As ILO Director-General Guy Ryder succinctly told a briefing: “If we don’t help them now, they will simply perish.”

So, what should be the priority of political leaders around the world? It is obvious from the above, that protecting the world population from the Corona virus, is the number one priority, not blame-gaming or geopolitical agitation against China, the country that has contribute more than any other to helping other countries with medical assistance to face the virus. Ironically, the United States itself has been the foremost beneficiary of aid and sales of Personal Protection Equipment, ventilators, and medicines from China! (See BRIX “Health Silk Road Updates for details)

Signs of hope

Despite the politicizing of the pandemic, U.S. and Chinese scientists are beginning to work together to scientifically determine the actual origins of COVID-19. Ian Lipkin, one of the world’s foremost “virus hunters” and director of the Center for Infection and Immunity at Columbia University’s Mailman School of Public Health, is working with a team headed up by Lu Jiahai, a professor at the Public Health School of Sun Yat-sen University in Guangzhou, to determine whether the virus emerged in other parts of China before it was first discovered in Wuhan in December.
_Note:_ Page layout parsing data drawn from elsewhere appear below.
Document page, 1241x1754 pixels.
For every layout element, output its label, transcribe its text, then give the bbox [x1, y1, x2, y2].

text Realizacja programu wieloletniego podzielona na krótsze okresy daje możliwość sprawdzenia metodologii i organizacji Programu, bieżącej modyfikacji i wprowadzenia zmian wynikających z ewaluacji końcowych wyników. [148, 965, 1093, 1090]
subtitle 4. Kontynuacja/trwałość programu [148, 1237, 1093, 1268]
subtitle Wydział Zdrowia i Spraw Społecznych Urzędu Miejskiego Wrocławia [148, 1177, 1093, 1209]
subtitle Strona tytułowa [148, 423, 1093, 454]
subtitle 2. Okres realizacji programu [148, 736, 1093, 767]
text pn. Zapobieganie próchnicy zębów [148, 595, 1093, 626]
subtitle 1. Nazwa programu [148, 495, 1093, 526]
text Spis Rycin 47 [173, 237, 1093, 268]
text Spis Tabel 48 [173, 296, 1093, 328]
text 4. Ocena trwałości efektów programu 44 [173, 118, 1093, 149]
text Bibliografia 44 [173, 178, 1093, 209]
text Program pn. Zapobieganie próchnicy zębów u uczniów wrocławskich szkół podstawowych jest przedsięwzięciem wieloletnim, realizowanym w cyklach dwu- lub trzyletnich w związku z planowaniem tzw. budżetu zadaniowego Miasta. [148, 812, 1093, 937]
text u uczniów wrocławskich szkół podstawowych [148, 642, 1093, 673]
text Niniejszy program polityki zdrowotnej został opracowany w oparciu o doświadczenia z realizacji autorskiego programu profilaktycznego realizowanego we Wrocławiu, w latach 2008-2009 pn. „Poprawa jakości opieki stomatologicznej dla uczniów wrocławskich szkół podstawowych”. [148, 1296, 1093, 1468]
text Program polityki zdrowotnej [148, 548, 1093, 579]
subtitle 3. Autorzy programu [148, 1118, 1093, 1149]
According to China People’s Daily,  Lipkin who had been working hand-in-hand with his Chinese colleagues in Guangzhou at the beginning of the outbreak in Wuhan, himself became infected with COVID through community spread in New York, but has now recovered. Professor Lu said: “The China CDC is interested in learning as much as it can about the origins [of] these types of viruses. We share whatever we learn with the entire scientific community.

It is of utmost importance both to track the origins of the virus, to stop the spread of it globally, and find a vaccine to prevent it in the future, that scientists from around the world can work together in an atmosphere of trust and partnership. Politicians have to step aside and focus on helping their communities cope with the economic and social consequences of the pandemic. This is their responsibility. Peddling conspiracy theories and dangerous allegations to split the international community is extremely dangerous at this time. Supporting international initiatives and organizations like the World Health Organization is of utmost importance as venue to pool the best practices and experiences from every country.

What can the Belt and Road offer?

In a recent, well-attended webinar in the Swedish capital Stockholm, the Belt and Road Institute in Sweden brought together diplomats, healthcare experts and economists from around the world to discuss the role of the Health Silk Road and the Belt and Road in building a global front line against the COVID-19 and other epidemics and pandemics. The speakers emphasized the importance of international cooperation, but also the expansion of the Belt and Road Initiative to the whole world, because the building of a modern and strong infrastructure (transport, power, and water projects) is key to building a resilient healthcare system in every country. Education and scientific research are the other important aspects of this international effort. The speakers agreed that no one nation can alone deal with this pandemic or any other similar crisis. The Belt and Road is promising to offer nations, especially the least developed and developing nations, the infrastructure needed for a modern healthcare system. At the same time, it can be the meeting place for all nations to pool their resources towards one focus and one goal for the benefit of humanity’s shared future.